I haven't completely thought through the pluses and minuses of the one-time, 50-percent tax on banker bonuses that British Finance Minister Alistair Darling just proposed, but it definitely sounds appealing at first blush. Here's how the Times describes it:

Banks will be charged a 50 percent tax on 2009 bonuses of more than £25,000, or $40,800. It will be imposed on the pool of bonuses paid by a bank, rather than individual payments, and it will be paid by the bank — not by the recipient of the bonus. It will take effect immediately and will affect banks’ 2009 profits.

As the piece notes, it doesn't seem unreasonable to hit banks with the tax even if they didn't get direct state support, given that the entire industry benefited from a government subsidy in the form of unusually low interest rates. I'd add that the entire industry also benefited from the government serving as a backstop not just for specific companies, but for the entire financial system, since it's hard to believe ostensibly unaffected companies wouldn't have experienced amazing stress if not for the bailouts of their more troubled rivals. In this country, for example, it's certainly hard to believe things would have been peachy at Goldman had AIG gone under. (I know, I know, Goldman says it had hedged it's AIG exposure. But, even if you grant that, what about its "complete-financial-market-meltdown" exposure? It doesn't seem like that's particularly hedge-able.)

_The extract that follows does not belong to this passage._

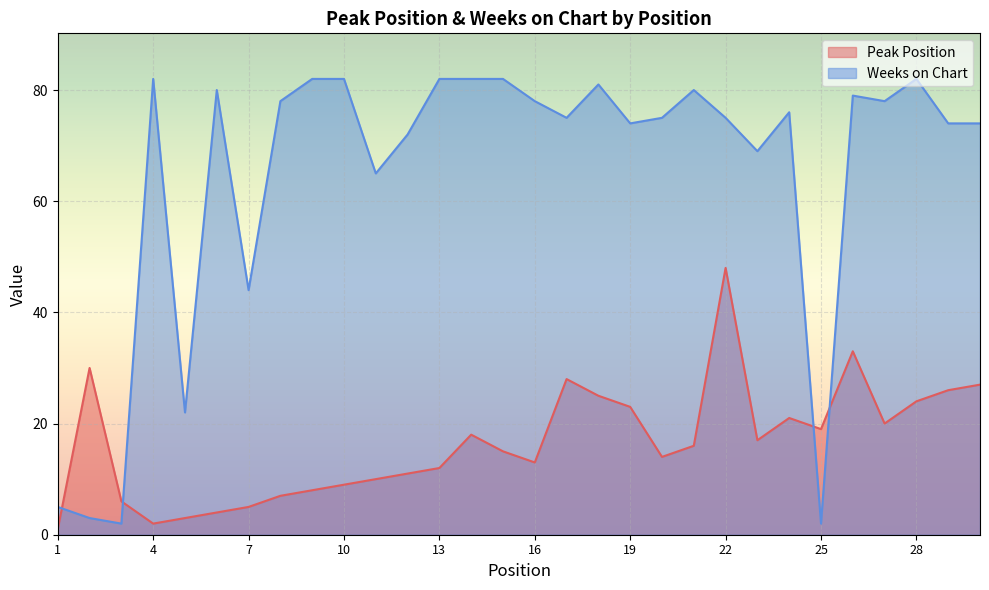

The Peak Position series shows 23 at 20. True or false?

False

Aside from whether the tax is fair, I guess it's worth wondering about perverse consequences. Not surprisingly, bank executives in the City of London are claiming they'll see mass defections abroad if the proposal becomes law. But Felix Salmon makes several good points in response:

[T]his is the genius of a one-off, nationwide supertax: while any individual banker might be able to move overseas, they can’t all do that en masse. And in any case moving overseas doesn’t alter the tax status of this year’s bonus, while next year’s bonus will go back to normal taxation levels — most probably under a more plutocrat-friendly Conservative government, to boot.

Also, the fact that Britain is about to do this makes it more attractive in this country. There are, after all, only so many global financial centers out there--at least ones where American bankers would move. Not having Britain as an escape valve seems likely to make a U.S. version even more salient (and vice versa). And, again, the motivation for leaving would be to avoid future tax-uncertainty, since, as written, the tax would only apply to 2009. Alas, "future tax-uncertainty" doesn't seem like a great reason for uprooting your life when you're already doing incredibly well.

The downside, as Salmon notes, is that leveling one-off, mostly-retroactive, semi-confiscatory taxes at politically unpopular groups isn't something you'd want to become a fixture of the government's tool kit. But the circumstances do seem to justify it in this case.